LATEST NEWS
November 26, 2009
Occupational health and safety
Ontario clinics ready to diagnose construction worker health risks
Occupational Health Clinics for Ontario Workers are ready and able to help pinpoint hazardous exposure and other health dangers for construction companies and workers.
In construction, multi-substance hazardous exposures are a major concern, especially since a worker’s environment is constantly changing. OHCOW can help detect occupational injuries and diseases, which can assist in workers’ compensation claims and supporting prevention efforts, through its intake clinics and other “collective interventions,” said Leslie Piekarz, executive director, OHCOW.
“Anyone can use our services, any worker, whether they are unionized or non-unionized — sometimes we even get questions from employers,” explained Piekarz. “Lawyers and doctors use our services and we offer services to joint health and safety committees.”
OHCOW was established in 1989 and has clinics in Hamilton, Toronto, Windsor, Sudbury, and Sarnia. They are a free service to all workers across Ontario and are funded by the Workplace Safety and Insurance Board, under its prevention division.

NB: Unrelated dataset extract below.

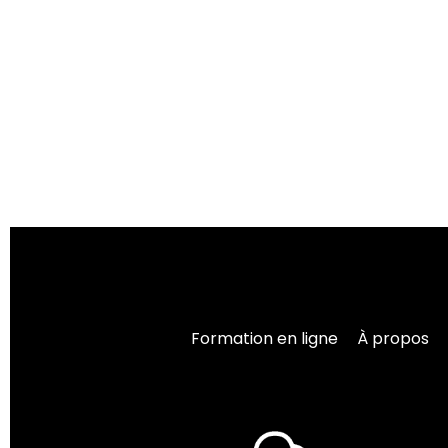
Formation en ligne
À propos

Piekarz provided a walkthrough of OHCOW’s benefits recently to the Provincial Building and Construction Trades Council of Ontario.
OHCOW is dedicated to preventing occupational injury and disease by providing medical assessments to individual workers, groups of workers and addresses ergonomic issues and chemical and physical hazards. Also, OHCOW staff must be invited into a workplace in order to conduct an assessments or clinics.
“Keep in mind our physicians are not treating physicians. When you come to see our doctors, they are not going to give you a prescription,” said Piekarz. “Rather, they will talk to you about your job, what the exposures are at your job and try and figure out is that exposure making you sick.”
The occupational disease intake clinics consist of a group of workers sharing the same employer, workplace or workplace exposures meeting with OHCOW staff when they have reason to believe they have similar and related health concerns. The goals of the clinics are simple: collecting information about the workplace, the working conditions and exposures and the work and health histories of the workers.
“We try to offer practical solutions, and not solutions that cost millions of dollars. Not all corrections have to be expensive and that can help convince employers to invite us in,” added Piekarz.
Processes known as “body mapping” and workplace hazard mapping can be used by OHCOW and are often components of occupational disease intake clinics. OHCOW staff use body mapping to record and chart illnesses and injuries of clinic participants using life-sized body posters. The results create a visual tool that can demonstrate possible clusters or trends in that worker population.